[TUHS] A repository with 44 years of Unix evolution gets the MSR '15 Best Data Showcase Award
Clem Cole
clemc at ccc.com
Fri May 22 01:49:01 AEST 2015
below.
On Thu, May 21, 2015 at 11:09 AM, <cowan at ccil.org> wrote:
> It might be possible to get the vanilla-from-AT&T System V Releases 1-3
> freely licensed, though Novell is presumably still making money from AIX,
> which descends from SVR3.
>
Hmm ..I thought all of the majors >>except<< for DEC bought out their
licenses at some point. I admit I've forgotten the specifics, but that
is my recollection.
> SVR4 has proprietary Microsoft (Xenix) and
> SunOS (Oracle) code in it, plus being the ancestor of still-current HP/UX.
>
HP/UX is an SVR3 & OSF/1 ancester.

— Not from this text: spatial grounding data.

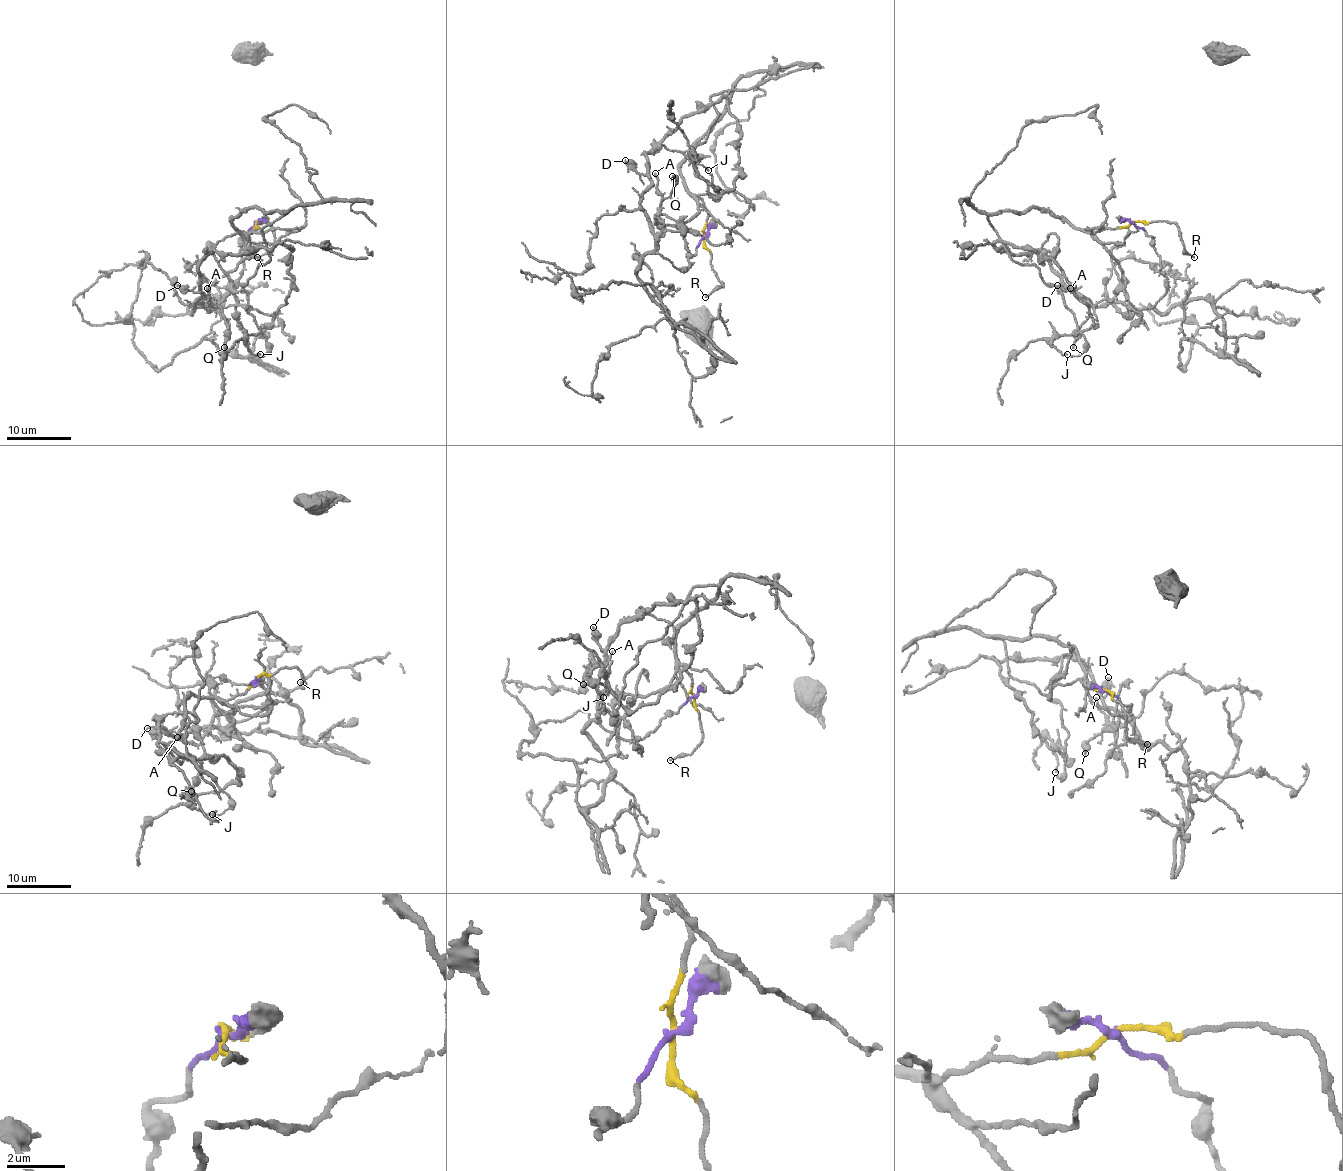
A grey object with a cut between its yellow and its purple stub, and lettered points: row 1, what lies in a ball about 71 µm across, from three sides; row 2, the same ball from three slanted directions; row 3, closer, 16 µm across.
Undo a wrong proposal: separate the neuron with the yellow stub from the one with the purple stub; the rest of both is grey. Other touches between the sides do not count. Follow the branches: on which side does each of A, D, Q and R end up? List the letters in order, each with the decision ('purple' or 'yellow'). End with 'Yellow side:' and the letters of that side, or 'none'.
A: yellow
D: purple
Q: yellow
R: yellow
Yellow side: A, Q, R

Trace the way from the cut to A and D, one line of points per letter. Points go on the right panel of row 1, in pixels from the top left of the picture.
A: (1134, 222), (1095, 233), (1121, 269), (1119, 290), (1110, 299), (1092, 304), (1070, 288)
D: (1134, 222), (1153, 240), (1160, 270), (1166, 278), (1166, 293), (1152, 307), (1118, 302), (1092, 306), (1057, 285)

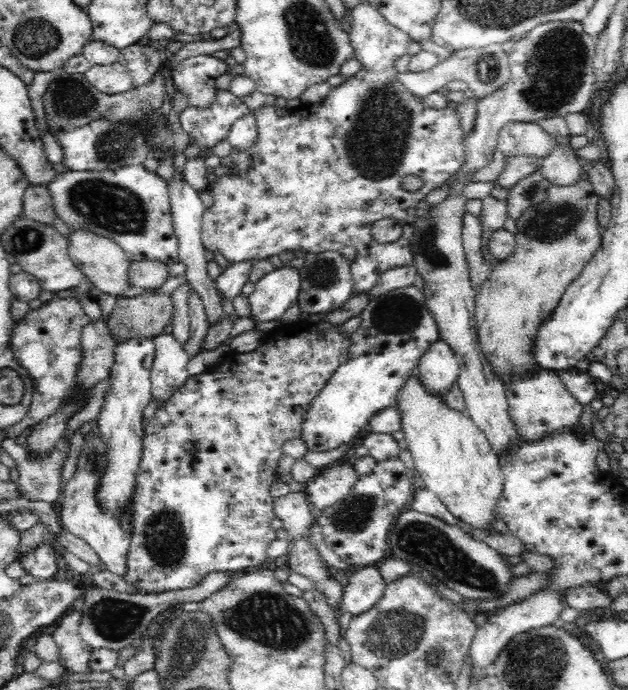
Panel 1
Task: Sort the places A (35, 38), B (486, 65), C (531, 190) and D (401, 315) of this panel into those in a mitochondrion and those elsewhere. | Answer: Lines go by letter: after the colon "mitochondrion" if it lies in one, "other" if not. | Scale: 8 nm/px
A: mitochondrion
B: mitochondrion
C: mitochondrion
D: mitochondrion

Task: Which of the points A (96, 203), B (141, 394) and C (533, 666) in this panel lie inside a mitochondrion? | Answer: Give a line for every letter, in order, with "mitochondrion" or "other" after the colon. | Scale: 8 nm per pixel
A: mitochondrion
B: other
C: mitochondrion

Solaris is SVR4. In fact it was the
SVR4 license and deal between Sun and AT&T) that forced the whole OSF
creation. One of the "principles" of the OSF was "Fair and Stable" license
terms.
Which begs a question - since Solaris was SVR4 based and was made freely
available via OpenSolaris et al, does that not make SVR4 open? I'm not a
lawyer (nor play one on TV), but it does seem like that sets some sort of
precedent.
> Scrubbing proprietary third-party code to make an open-source release
> of any of these ancient versions, as had to be done for Solaris (and Java),
>
Interesting - how did they "scrub" SVR4 from it? The whole idea was to
take SVR4 and "enhance it" using the SVR4 API's.
> is almost certainly too much work for anyone to want to undertake today.
>
Agreed, unless there is a clear statement from the owners, it's going to
be hard; which is a shame from a historical stand point, but I agree.